Komisi Pemberantasan Korupsi (KPK) menelusuri sejumlah pertemuan antara petinggi Lippo Group, James Tjahaja Riady dengan mantan Bupati Bekasi Neneng Hasanah Yasin, dalam kasus suap proyek Meikarta. Proses penelusuran itu dilakukan melalui pemeriksaan tersangka Bartholomeus Toto, mantan Presiden Direktur PT Lippo Cikarang Tbk.
"PK mendalami pengetahuan BTO (Bartholomeus Toto) tentang pertemuan James Riady di rumah Bupati Bekasi, Neneng Hassanah Yasin, dan menanyakan apakah ada pembicaraan tentang proses perizinan meikarta," kata Kepala Biro Humas KPK Febri Diansyah saat ditemui di Gedung Merah Putih KPK, Jakarta Selatan, Kamis (12/12).
Selain menelusuri sejumlah pertemuan, penyidik juga mengupayakan pengambilan sampel suara bekas Presiden Direktur Lippo Cikarang itu. Namun demikian, Febri tak dapat menjelaskan lebih detail kebutuhan pengambilan sampel suara tersebut.
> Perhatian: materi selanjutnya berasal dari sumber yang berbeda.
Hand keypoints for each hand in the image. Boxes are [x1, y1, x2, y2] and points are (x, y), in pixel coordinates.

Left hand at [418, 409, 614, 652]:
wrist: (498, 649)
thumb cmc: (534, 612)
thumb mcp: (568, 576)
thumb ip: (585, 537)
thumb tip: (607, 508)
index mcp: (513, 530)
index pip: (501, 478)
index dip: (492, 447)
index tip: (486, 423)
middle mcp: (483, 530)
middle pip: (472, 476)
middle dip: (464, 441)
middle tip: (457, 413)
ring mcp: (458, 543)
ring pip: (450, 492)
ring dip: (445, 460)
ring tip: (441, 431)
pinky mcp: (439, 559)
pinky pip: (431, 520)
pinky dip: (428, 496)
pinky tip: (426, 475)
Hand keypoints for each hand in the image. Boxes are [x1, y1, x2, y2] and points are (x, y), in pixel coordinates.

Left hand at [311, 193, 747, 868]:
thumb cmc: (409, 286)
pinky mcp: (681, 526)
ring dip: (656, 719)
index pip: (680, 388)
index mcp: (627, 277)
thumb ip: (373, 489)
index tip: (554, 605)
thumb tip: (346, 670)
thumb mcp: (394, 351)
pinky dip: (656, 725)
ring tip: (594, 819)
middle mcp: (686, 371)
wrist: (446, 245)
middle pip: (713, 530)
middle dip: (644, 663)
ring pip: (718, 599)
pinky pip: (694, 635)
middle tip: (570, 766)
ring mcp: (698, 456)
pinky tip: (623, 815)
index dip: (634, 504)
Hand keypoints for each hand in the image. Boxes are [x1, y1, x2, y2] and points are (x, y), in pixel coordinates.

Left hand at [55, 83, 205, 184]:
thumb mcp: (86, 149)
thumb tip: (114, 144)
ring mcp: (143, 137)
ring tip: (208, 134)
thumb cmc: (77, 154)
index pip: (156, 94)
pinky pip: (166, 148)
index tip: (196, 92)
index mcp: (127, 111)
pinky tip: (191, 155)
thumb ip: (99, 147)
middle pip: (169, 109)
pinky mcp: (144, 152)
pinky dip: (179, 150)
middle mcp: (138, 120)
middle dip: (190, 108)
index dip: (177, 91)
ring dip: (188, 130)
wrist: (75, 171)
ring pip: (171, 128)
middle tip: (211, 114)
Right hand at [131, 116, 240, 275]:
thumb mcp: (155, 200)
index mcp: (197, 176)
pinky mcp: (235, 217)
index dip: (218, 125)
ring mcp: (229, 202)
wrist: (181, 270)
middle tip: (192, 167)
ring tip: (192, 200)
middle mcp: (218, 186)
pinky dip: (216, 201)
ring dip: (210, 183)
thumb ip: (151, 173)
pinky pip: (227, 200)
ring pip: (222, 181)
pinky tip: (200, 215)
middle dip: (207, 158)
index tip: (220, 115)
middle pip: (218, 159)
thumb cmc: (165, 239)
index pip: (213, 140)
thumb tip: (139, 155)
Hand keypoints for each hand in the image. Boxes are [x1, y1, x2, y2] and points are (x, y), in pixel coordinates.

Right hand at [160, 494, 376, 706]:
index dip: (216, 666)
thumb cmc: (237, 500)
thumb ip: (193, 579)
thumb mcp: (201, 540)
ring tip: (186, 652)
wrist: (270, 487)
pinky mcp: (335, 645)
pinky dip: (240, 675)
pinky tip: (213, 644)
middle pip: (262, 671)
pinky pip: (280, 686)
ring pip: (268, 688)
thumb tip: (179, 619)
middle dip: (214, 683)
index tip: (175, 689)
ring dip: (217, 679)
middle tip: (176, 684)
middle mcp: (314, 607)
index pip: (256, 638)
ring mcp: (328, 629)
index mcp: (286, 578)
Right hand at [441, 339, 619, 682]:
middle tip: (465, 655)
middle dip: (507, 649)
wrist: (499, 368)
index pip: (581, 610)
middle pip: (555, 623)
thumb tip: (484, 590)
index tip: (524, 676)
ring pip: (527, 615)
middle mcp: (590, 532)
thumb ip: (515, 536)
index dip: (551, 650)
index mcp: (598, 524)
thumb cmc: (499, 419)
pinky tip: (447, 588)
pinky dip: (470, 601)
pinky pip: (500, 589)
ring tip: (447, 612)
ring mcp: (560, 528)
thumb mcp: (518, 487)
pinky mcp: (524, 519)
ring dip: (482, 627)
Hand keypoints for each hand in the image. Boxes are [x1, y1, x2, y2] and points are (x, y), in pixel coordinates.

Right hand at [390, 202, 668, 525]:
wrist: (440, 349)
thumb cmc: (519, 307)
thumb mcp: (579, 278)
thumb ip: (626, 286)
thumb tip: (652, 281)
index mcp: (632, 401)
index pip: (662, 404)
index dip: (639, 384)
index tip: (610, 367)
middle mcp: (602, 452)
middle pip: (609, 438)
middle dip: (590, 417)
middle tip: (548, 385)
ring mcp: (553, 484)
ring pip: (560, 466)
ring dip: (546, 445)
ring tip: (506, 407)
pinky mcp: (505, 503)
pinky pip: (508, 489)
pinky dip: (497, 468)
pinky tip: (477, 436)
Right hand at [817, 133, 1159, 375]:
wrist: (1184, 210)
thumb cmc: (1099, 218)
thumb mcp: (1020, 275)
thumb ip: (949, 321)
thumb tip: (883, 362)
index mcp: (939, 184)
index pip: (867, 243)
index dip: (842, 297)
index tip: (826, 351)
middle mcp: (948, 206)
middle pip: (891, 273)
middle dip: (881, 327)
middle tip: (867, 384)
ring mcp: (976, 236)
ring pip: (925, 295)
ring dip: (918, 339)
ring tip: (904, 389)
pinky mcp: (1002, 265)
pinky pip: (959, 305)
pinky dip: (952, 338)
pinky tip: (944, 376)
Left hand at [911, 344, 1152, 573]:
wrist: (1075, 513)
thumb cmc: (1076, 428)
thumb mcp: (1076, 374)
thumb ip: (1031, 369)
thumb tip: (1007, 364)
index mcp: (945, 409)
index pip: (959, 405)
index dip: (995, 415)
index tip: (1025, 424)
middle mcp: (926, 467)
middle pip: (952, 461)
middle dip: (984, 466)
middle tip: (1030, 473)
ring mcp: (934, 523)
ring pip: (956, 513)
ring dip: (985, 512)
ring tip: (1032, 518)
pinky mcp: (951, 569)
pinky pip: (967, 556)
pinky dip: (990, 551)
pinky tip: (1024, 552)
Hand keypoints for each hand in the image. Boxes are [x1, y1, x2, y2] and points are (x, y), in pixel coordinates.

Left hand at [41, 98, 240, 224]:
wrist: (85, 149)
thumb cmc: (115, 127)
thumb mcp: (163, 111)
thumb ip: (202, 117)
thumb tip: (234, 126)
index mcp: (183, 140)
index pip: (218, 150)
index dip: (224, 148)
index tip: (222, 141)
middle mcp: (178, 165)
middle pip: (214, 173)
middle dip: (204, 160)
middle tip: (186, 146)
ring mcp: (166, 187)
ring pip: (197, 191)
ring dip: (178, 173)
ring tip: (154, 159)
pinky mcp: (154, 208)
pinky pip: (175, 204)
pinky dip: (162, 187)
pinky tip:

"Saya tidak bisa sampaikan. Tetapi, ketika sampel suara diambil itu berarti ada kebutuhan proses pembuktian untuk melihat misalnya se-identik apa suara yang kami terima, yang kami miliki dari bukti-bukti rekaman pembicaraan misalnya, atau hal-hal lain dalam perkara ini," kata dia.
Febri menyampaikan, Toto menolak proses pengambilan sampel suara itu. Pihak KPK pun mencantumkan penolakan tersebut dalam berkas acara penyidik (BAP) Toto.
"Jadi KPK sudah beri ruang sebenarnya bagi tersangka, untuk membuktikan sebaliknya dengan pengambilan sampel suara, tetapi yang bersangkutan menolak. Meskipun kami sayangkan ya, mestinya kalau kooperatif tentu akan lebih baik bagi proses hukum ini," ucap Febri.
Diketahui, sampel suara yang diperlukan KPK untuk membuktikan keterlibatan Toto dalam kasus tersebut. Sebab, KPK mengantongi alat bukti percakapan Toto dengan Kepala Divisi Land Acquisition and Permit Lippo Cikarang Edi Dwi Soesianto.
Fakta tersebut, pernah terungkap dalam sidang megaproyek Meikarta di Pengadilan Tipikor Bandung pada 6 Januari 2018. Dalam percakapan itu, Toto memberitahukan Eddy ihwal pertemuan antara bos Lippo Group James Tjahaja Riady dengan Neneng Hasanah Yasin.
Toto diduga telah mengalirkan uang senilai Rp10,5 miliar kepada Neneng Hasanah Yasin untuk memuluskan proses penerbitan izin peruntukan dan pengolahan tanah (IPPT) proyek pembangunan Central Business District (CBD) Meikarta, Cikarang, Jawa Barat.
Uang tersebut diberikan pada Neneng Hasanah Yasin melalui orang kepercayaannya, dalam lima kali pemberian baik dalam bentuk dolar Amerika Serikat maupun rupiah.
Atas perbuatannya, Toto disangkakan melanggar pasal 5 ayat (1) huruf a atau huruf b, atau Pasal 13 UU Nomor 31 Tahun 1999 tentang Pemberantasan Tindak Pidana Korupsi, sebagaimana telah diubah dengan UU Nomor 20 Tahun 2001, juncto Pasal 64 ayat (1) KUHP dan Pasal 55 ayat (1) ke-1 KUHP.